SELECT with PostgreSQL-specific features - Time & Space Complexity
We want to understand how the time to run a SELECT query with PostgreSQL-specific features changes as the data grows.
Specifically, how does the query time grow when using features like window functions or DISTINCT ON?
Analyze the time complexity of the following PostgreSQL query.
SELECT DISTINCT ON (category)
category,
product_name,
price,
ROW_NUMBER() OVER (PARTITION BY category ORDER BY price DESC) AS rank
FROM products
ORDER BY category, price DESC;
This query selects the most expensive product per category using DISTINCT ON and a window function.
Look for repeated actions in the query execution.
- Primary operation: Scanning all rows in the products table.
- How many times: Once for the scan, then sorting and partitioning by category for the window function and DISTINCT ON.
As the number of products grows, the query must process more rows and sort them.
| Input Size (n) | Approx. Operations |
|---|---|
| 10 | About 10 rows scanned and sorted |
| 100 | About 100 rows scanned and sorted |
| 1000 | About 1000 rows scanned and sorted |
Pattern observation: The work grows roughly in proportion to the number of rows because sorting and partitioning happen on all rows.
Time Complexity: O(n log n)
This means the time grows a bit faster than the number of rows because sorting is involved.

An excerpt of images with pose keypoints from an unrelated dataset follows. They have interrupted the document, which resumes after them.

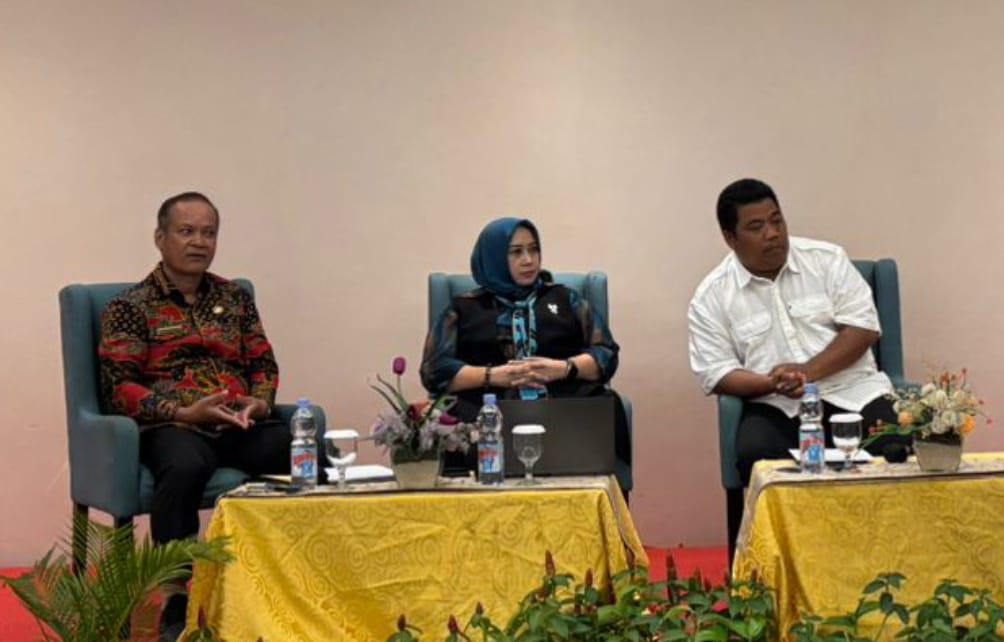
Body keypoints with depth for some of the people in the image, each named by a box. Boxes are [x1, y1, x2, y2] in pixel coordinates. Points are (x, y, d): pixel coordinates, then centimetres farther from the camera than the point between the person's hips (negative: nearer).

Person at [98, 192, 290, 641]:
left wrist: (259, 402, -3)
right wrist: (184, 412, -15)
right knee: (185, 466, -41)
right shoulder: (131, 306, 7)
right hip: (171, 427, -3)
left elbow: (264, 365, 21)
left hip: (240, 425, 4)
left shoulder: (235, 298, 21)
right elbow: (118, 387, -1)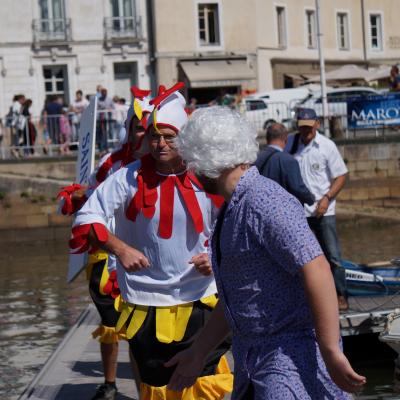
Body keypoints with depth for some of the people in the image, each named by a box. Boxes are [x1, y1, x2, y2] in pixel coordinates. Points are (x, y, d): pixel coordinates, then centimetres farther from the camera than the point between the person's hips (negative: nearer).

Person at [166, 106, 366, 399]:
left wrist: (331, 353, -27)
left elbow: (317, 270, -26)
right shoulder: (232, 210, 14)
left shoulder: (265, 203, -19)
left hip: (293, 352, -10)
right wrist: (198, 353, 23)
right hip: (251, 356, 10)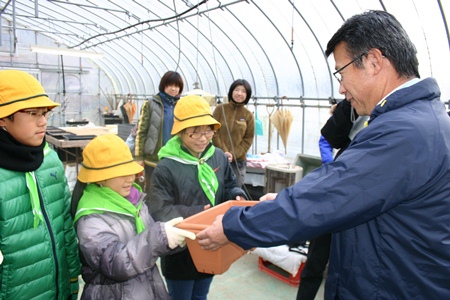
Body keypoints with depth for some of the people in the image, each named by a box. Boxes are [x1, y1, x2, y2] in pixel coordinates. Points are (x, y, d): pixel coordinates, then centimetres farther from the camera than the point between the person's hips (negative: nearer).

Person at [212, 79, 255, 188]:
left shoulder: (249, 115, 2)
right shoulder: (220, 109, 0)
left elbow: (248, 139, 1)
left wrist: (233, 155, -11)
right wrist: (223, 152, -13)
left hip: (238, 162, 1)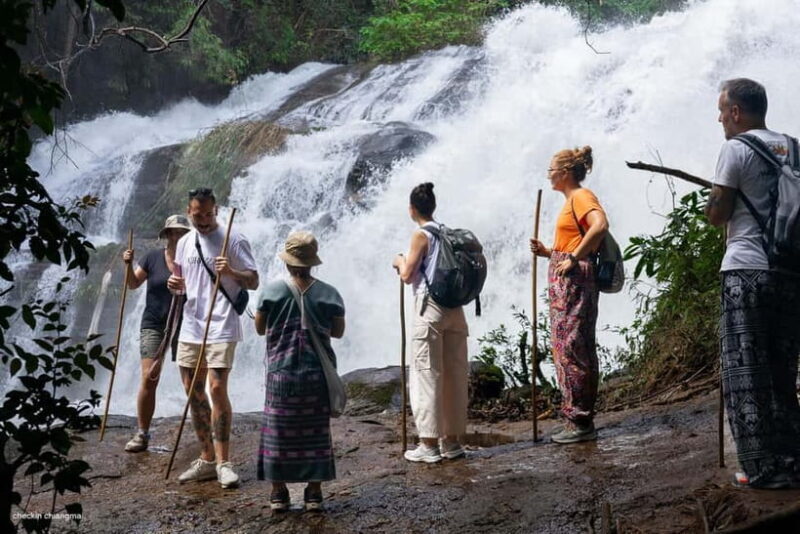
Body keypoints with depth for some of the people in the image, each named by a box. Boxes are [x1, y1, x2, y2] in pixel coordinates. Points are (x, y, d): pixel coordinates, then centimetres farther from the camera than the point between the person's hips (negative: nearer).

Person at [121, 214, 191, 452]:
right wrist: (129, 264, -8)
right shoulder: (153, 257, 2)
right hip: (153, 325, 0)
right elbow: (133, 284, 9)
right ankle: (142, 433, 3)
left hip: (183, 325, 0)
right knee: (148, 379, -6)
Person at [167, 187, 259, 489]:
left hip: (221, 328, -6)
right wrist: (175, 284, -1)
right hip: (190, 326, 7)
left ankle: (223, 463, -9)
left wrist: (231, 272, -26)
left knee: (217, 389, -15)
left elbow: (253, 282, -6)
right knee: (193, 392, 8)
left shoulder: (233, 240, -5)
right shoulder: (185, 243, 13)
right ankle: (207, 459, 18)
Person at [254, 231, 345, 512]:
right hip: (317, 375, 1)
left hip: (281, 373, -1)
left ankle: (278, 493, 13)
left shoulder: (272, 291, -7)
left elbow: (260, 328, 3)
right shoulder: (329, 294, -4)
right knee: (315, 432, 9)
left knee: (278, 430, 9)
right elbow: (338, 331, 7)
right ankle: (314, 493, 12)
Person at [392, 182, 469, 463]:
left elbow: (407, 276, -8)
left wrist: (400, 262, 14)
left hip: (430, 308, -7)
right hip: (454, 309, 7)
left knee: (427, 374, -2)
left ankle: (429, 445, -1)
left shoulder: (421, 235, -8)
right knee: (454, 374, 9)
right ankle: (452, 440, 16)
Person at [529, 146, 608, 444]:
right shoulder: (571, 201, 22)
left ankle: (580, 424, -6)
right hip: (563, 284, 11)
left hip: (574, 281, -11)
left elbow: (600, 225, -27)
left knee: (571, 350, -9)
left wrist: (574, 258, -24)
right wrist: (546, 251, 9)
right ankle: (580, 422, 16)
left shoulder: (581, 196, -8)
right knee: (566, 350, 11)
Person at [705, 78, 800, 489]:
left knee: (745, 374, -1)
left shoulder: (736, 149, -5)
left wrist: (716, 197, 14)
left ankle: (762, 469, -3)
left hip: (747, 272, -6)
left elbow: (716, 215, -6)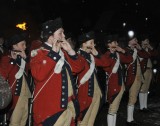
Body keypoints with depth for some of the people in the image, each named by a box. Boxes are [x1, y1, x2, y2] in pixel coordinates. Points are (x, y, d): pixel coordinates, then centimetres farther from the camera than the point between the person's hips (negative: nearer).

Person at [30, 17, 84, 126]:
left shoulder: (62, 51, 12)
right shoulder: (38, 53, -10)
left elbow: (77, 68, 11)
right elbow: (39, 75, -27)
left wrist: (70, 51, -2)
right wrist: (54, 53, -23)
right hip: (48, 107, -7)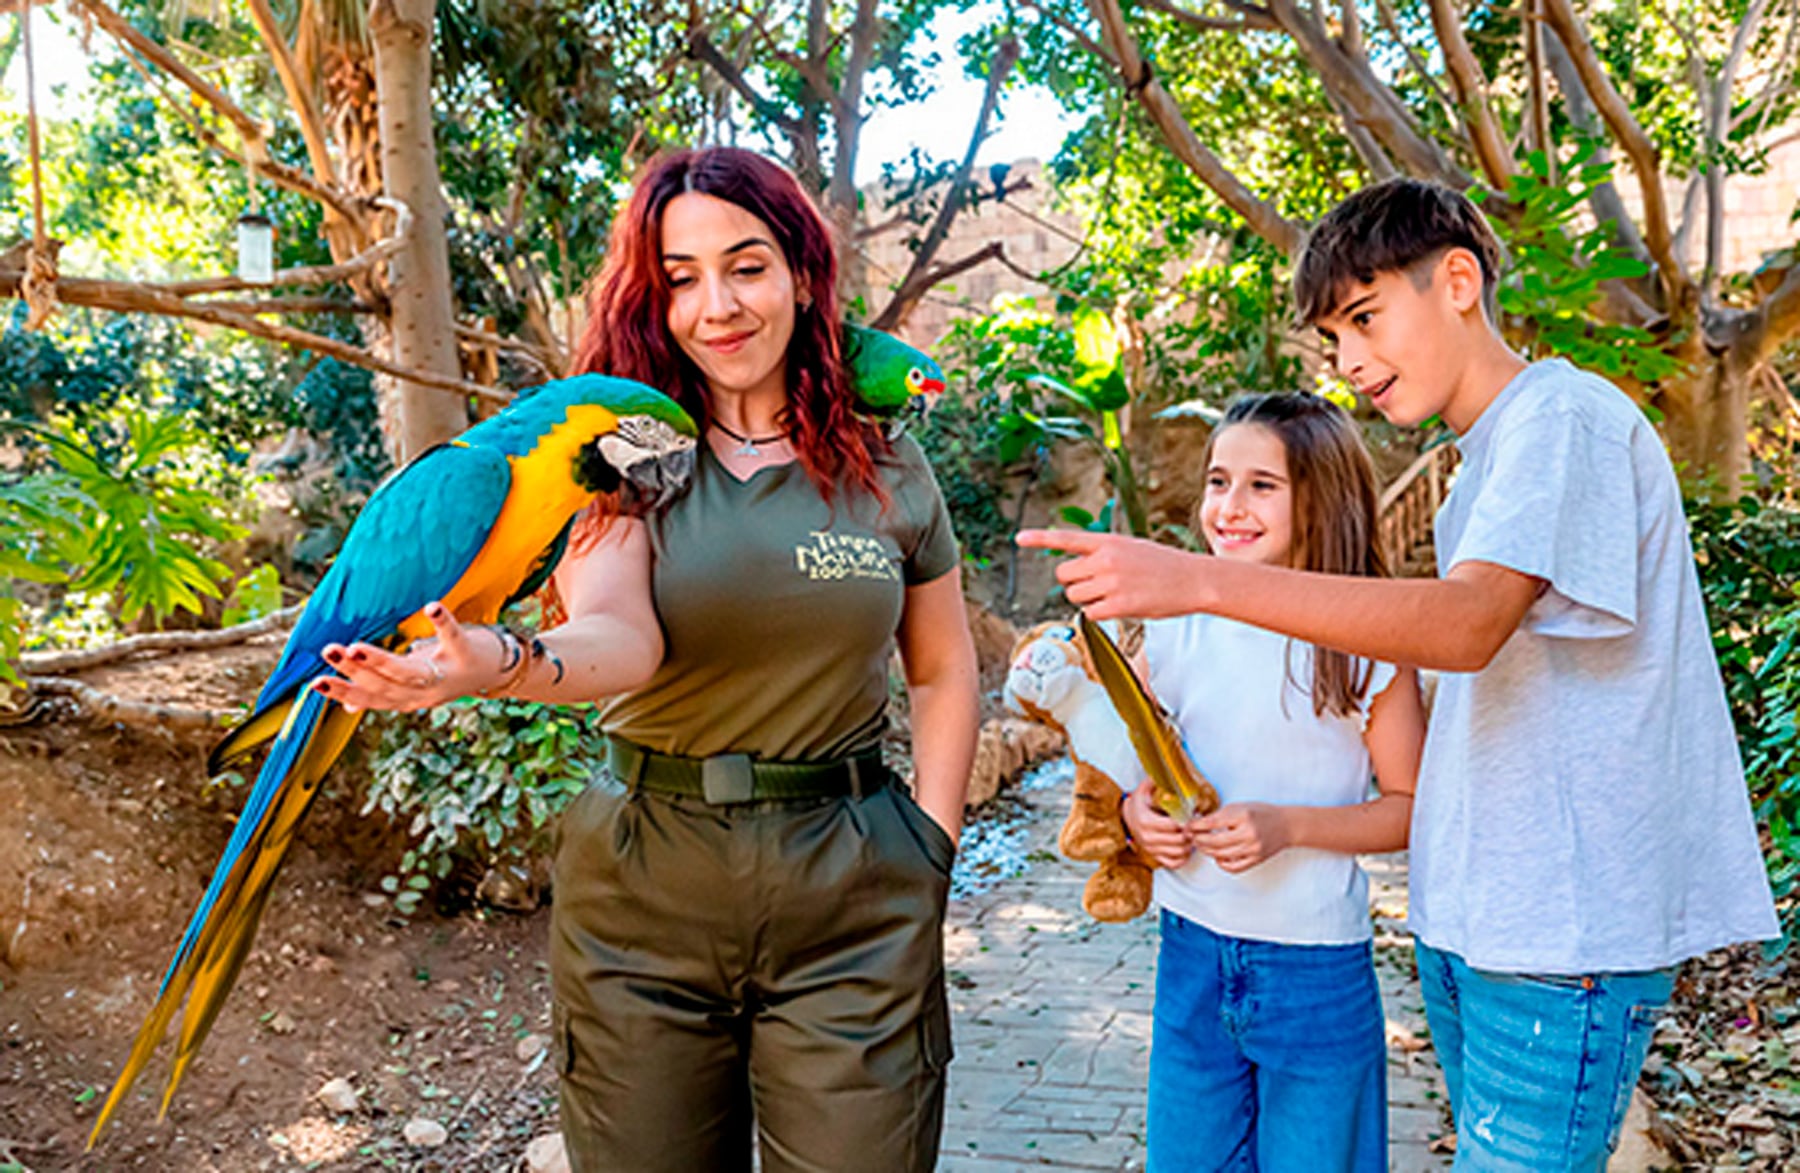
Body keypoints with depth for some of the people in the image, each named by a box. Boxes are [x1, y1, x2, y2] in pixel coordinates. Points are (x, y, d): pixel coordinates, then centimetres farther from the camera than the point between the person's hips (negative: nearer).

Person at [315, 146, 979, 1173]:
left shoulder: (885, 466, 2)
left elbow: (944, 673, 10)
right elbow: (616, 636, -22)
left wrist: (930, 856, 1)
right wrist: (507, 664, -43)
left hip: (851, 898, 1)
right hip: (645, 893, 0)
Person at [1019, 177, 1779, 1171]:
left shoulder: (1565, 416, -12)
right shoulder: (1485, 461, 17)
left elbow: (1464, 626, -28)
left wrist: (1200, 580, -33)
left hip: (1565, 930, -9)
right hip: (1465, 915, 9)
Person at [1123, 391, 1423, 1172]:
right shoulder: (1176, 629, 0)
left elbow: (1413, 807, -6)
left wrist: (1288, 827, -19)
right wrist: (1136, 807, -7)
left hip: (1318, 969, -3)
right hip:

[X] Wrong: "Using DISTINCT ON or window functions makes the query run in constant time regardless of data size."
[OK] Correct: These features still require scanning and sorting the data, so the time grows with the number of rows.
Understanding how PostgreSQL-specific features affect query time helps you explain your choices clearly and shows you know how databases handle data behind the scenes.
"What if we added an index on the category column? How would that change the time complexity?"